Dáil debates

Thursday, 23 June 2005

Garda Síochána Bill 2004 [Seanad]: Report Stage (Resumed) and Final Stage.

 

6:00 pm

Photo of Michael McDowellMichael McDowell (Dublin South East, Progressive Democrats)

There would be a consensus on the thinking behind these amendments but the Bill is not the place to insert a wish list of items relating to technology or the like.

To give the House some information on, for instance, Garda communications, when I came into office I was made aware of a project that was being planned to purchase a digital radio system for the Garda Síochána at a cost of €200 million to €300 million. My major concern in regard to any item of that size and significance is whether we would get the right equipment or, having spent the €200 million or €300 million and had the usual overruns, I would be told a week later in the Garda Review that it was a poor system that was not as good as some other I should have purchased elsewhere. The recurring nightmare whenever the public sector and information technology come together is that a massive amount of money will be spent, we will be told it was the wrong purchase and be stuck with the wrong system.

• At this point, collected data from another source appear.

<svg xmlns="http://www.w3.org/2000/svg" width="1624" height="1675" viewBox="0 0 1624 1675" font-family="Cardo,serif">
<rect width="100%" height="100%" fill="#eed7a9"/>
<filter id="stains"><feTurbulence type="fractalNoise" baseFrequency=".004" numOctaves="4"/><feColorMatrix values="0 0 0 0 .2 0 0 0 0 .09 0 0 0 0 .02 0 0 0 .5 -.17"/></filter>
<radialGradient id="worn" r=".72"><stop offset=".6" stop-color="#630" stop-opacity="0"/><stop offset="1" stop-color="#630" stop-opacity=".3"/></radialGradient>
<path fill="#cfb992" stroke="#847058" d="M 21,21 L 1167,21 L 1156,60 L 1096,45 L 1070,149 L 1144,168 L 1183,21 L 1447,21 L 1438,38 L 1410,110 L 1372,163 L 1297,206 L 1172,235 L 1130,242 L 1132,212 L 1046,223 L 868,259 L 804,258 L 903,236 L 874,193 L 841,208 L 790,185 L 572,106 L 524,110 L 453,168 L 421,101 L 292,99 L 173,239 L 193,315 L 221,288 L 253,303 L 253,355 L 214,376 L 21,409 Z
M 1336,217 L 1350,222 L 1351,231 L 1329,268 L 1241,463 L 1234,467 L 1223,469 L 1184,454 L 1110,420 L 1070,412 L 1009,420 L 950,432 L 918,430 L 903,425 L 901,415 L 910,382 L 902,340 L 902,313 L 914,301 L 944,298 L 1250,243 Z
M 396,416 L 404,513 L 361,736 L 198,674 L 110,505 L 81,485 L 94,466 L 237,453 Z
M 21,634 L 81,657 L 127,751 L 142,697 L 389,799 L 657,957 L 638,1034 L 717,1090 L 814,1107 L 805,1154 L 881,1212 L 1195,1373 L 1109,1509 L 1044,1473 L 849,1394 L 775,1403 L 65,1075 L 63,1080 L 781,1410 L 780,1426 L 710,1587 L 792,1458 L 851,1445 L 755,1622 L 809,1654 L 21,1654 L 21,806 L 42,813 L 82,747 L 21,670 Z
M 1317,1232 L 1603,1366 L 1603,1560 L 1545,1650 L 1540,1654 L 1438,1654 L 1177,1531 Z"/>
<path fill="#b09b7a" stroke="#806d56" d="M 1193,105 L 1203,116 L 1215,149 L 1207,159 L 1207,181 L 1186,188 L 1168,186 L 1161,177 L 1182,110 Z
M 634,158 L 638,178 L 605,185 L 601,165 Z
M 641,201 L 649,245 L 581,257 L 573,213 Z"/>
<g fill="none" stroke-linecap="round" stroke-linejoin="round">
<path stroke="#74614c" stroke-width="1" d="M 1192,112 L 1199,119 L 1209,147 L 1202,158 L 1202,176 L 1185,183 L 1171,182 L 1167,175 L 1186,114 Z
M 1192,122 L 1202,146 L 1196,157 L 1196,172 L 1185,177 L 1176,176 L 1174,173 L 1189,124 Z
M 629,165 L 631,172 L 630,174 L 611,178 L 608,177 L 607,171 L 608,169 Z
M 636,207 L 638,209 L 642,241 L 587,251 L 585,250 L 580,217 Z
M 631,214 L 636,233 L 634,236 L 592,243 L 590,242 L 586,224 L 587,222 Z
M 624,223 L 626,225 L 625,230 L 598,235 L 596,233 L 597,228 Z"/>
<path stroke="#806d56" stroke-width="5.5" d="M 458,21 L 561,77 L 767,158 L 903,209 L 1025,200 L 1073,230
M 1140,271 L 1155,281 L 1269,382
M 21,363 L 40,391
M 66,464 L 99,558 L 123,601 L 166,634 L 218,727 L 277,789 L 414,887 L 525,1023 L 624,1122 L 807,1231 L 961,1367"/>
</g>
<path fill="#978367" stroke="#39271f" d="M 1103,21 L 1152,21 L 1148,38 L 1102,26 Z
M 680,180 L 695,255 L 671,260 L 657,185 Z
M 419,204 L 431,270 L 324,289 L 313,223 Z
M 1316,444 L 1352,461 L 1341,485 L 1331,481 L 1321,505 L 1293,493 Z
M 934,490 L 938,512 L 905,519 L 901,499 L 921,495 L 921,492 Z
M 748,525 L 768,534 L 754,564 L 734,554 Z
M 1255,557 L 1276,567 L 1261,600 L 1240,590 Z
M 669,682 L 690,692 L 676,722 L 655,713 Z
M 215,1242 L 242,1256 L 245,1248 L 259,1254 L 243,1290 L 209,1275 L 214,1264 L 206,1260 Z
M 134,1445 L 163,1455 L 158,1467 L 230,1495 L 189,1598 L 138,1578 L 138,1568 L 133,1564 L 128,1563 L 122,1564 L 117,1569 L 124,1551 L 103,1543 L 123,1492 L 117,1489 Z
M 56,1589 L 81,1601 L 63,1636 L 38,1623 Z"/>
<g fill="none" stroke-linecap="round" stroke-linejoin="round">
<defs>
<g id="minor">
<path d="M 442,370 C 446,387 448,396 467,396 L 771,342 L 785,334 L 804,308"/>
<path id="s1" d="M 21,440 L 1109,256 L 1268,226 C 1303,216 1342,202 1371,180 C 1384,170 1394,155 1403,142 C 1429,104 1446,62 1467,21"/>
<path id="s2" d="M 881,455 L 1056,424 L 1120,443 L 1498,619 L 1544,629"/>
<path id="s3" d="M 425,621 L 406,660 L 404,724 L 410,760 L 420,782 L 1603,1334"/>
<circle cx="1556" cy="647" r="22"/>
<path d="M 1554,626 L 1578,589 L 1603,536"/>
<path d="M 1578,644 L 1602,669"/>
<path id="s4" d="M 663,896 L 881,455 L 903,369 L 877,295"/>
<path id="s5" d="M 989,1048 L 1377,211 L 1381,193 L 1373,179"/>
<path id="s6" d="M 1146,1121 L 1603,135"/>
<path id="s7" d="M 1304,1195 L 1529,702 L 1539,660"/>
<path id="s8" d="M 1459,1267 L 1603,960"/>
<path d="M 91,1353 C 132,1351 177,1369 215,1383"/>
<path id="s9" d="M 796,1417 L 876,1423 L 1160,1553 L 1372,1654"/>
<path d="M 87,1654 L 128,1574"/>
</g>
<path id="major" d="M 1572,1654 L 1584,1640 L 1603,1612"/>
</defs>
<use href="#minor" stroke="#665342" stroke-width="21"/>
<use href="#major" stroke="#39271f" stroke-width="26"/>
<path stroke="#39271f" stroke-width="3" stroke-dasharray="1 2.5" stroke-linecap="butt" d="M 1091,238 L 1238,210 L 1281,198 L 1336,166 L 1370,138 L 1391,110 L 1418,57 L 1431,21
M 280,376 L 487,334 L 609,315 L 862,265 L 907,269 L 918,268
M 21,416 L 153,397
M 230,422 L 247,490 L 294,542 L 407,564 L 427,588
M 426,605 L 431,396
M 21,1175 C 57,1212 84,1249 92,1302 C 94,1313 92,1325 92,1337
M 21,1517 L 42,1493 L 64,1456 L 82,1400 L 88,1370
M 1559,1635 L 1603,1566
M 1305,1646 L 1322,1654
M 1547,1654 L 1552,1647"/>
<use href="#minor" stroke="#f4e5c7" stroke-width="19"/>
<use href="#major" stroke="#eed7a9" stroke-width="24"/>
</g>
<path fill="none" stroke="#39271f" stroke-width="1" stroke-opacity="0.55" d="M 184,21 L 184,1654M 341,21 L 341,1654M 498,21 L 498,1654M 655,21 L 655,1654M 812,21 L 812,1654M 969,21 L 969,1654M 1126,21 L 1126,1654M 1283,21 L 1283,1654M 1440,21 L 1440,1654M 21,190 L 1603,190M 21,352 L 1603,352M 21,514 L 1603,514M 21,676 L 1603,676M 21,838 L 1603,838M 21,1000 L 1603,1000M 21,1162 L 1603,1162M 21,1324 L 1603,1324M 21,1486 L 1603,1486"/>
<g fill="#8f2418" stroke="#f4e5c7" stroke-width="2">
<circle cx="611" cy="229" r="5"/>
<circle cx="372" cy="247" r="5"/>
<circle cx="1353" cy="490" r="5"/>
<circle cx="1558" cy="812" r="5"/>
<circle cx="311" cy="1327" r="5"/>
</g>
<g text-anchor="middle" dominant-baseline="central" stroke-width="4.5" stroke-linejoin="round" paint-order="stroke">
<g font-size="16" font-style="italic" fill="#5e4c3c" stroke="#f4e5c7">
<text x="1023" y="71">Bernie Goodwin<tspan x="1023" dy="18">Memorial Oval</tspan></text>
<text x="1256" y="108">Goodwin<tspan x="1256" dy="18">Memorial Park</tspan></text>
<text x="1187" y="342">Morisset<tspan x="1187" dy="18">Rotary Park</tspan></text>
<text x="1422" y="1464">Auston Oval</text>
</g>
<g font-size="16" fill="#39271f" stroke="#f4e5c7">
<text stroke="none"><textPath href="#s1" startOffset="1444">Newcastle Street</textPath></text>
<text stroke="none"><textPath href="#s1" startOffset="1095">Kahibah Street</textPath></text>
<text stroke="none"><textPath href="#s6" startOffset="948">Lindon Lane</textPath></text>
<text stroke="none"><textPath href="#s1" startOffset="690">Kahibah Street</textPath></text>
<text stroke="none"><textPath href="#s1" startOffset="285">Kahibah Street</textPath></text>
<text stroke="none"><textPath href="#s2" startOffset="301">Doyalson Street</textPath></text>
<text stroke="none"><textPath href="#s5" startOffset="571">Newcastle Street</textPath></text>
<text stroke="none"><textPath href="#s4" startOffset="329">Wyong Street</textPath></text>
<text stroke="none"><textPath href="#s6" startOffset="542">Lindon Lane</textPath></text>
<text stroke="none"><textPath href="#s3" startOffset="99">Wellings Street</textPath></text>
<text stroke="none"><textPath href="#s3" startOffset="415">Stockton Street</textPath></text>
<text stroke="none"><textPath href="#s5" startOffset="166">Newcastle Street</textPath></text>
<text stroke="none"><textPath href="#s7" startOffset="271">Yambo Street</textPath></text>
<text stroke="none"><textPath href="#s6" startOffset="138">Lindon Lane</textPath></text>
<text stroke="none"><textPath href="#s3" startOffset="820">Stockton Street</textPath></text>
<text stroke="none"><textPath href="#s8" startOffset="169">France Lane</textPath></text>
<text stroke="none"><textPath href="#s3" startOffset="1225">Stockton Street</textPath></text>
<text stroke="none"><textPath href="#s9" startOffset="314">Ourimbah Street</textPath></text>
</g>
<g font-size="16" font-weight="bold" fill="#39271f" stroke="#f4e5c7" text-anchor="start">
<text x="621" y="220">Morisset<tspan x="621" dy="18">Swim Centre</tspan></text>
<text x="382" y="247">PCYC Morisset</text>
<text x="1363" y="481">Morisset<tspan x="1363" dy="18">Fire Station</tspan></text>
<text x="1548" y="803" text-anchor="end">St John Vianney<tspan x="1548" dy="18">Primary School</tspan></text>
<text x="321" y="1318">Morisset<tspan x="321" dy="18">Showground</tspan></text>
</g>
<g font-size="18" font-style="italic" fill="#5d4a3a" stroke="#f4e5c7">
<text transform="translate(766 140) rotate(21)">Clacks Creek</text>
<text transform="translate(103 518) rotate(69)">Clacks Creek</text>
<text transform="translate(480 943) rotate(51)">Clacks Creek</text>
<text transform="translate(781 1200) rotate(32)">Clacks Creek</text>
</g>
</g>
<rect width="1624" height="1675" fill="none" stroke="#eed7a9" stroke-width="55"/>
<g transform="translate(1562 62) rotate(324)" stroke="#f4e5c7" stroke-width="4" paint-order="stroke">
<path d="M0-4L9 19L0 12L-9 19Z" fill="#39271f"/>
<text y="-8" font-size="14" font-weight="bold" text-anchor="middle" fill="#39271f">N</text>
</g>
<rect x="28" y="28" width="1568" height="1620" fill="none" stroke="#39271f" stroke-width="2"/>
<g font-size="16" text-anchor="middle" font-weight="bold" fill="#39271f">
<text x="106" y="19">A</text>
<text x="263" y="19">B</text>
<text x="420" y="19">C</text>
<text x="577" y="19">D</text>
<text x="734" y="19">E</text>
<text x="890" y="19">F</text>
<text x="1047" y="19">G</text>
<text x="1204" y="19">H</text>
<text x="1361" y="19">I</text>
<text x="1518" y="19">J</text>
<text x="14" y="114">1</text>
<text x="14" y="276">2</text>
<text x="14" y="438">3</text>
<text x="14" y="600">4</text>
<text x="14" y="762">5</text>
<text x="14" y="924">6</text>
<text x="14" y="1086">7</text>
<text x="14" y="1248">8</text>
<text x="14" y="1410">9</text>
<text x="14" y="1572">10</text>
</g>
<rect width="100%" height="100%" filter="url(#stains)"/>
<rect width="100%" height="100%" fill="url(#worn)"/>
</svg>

Instead of that the CMOD unit in the Department of Finance is now putting together a package to offer a contract to run a system of digital communication for the Garda Síochána. It will be available also to the other blue light services — ambulance, Civil Defence, the Army and others who want to join in the system — so we will have a digital radio system across the State for State purposes. I am pleased the contracts for that will be going out to tender in January 2006. That is a much better outcome than what was about to happen otherwise and I am enthusiastically promoting it.

We have had pilot programmes on digital radio and we are aware of the issues. It is wrong in this day and age that gardaí are using analogue transmissions which are the subject of scanners by serious criminals. That cannot be stood over. Curiously, it may be that on occasion they would be better off using their digital phones than a radio transmission which is open to scanning. No Minister could stand over that and it is my intention to ensure the Garda Síochána has cutting edge technology available to it because our criminal confraternity is at the cutting edge in using technology for its purposes. It is wrong that the Garda Síochána should be following in the wake of events rather than be at the forefront of technological development.

I take Deputy Costello's point about issues such as forensics. However, while video recording takes place currently in 96% of cases, and a recent Superior Court judgment suggested that failure to record a confessional type statement, save in the most extraordinary circumstances, could have serious implication for those statements — we are moving rapidly to 100% — we should remind ourselves that Parliament passed a law relatively recently requiring judges to warn juries that uncorroborated confessions had to be dealt with with caution. That reinforces Deputy Costello's point that there must be corroboration if we are to have that kind of material. Nowadays, with DNA in particular, low level DNA is left in an extraordinary set of circumstances. If it is used it is very useful for giving the gardaí a clue as to who they are dealing with because it is almost impossible to grip the steering wheel of a car without leaving a trace of DNA behind. Even though in many cases such low level DNA may not prove guilt, it can provide the gardaí with a clue as to who they should be seeking. The question of DNA databanks for convicted criminals also comes into question in that respect. We should give the gardaí every possible technological assistance.

Going back to the Richie Barron death, which was such a terrible event, it beggars belief that there was not either the system or the equipment available to put a tent over the locus in quo where human flesh was found on a roadway in those circumstances. That is an issue which is addressed to some extent in the Criminal Justice Bill — the right to preserve a scene, including on private property. Apart from having legal provision for it, systems training and equipment are also issues. From what I gather from the Sophie Tuscan du Plantier case, and I say this as a layman not as Minister, there was a failure to have adequate protective equipment to preserve the scene long enough for forensic scientists and pathologists to get to it to make their examination. Those are issues on which there is major scope for learning and improvement in practice.

I agree the force must do everything the Deputies opposite spoke about but I do not see any particular reason to start making aspirational provision for it in the Bill. Imagine if the amendment stated the opposite, namely, "In achieving its objectives and performing its functions, the Gardaí shall not have available to it modern and effective communications systems and leading edge technology for the recording of crime and the collation of data". The amendment contains a fairly self-evident proposition that this is a desirable state of affairs.

There are many provisions I would like to include in the Bill such as a provision that every interview should be recorded or that the scene of a crime should never again be left in the state that Mr. Justice Morris found regarding the accident involving Richie Barron. This legislation is not meant to be a series of aspirations or best practice guidelines given by legislators to the gardaí. This is a constitutional framework for the Garda Síochána and it will be in the context of directives, annual policing plans, the professional standards units and the inspectorate that best practice will evolve and that issues of this kind will be brought to the fore rather than by contenting ourselves that we have dealt with the matter because we have put something on the Statute Book.

Whereas I fully accept what Deputy O'Keeffe is trying to achieve in his amendments Nos. 24 and 85, in truth they are better put into practice rather than left on the dusty page of a statute. Putting them in a statute does not advance the issue one way or the other. I ask Deputy O'Keeffe not to press the amendment, having fully accepted the gravamen of what he and Deputy Costello said about the importance of these issues.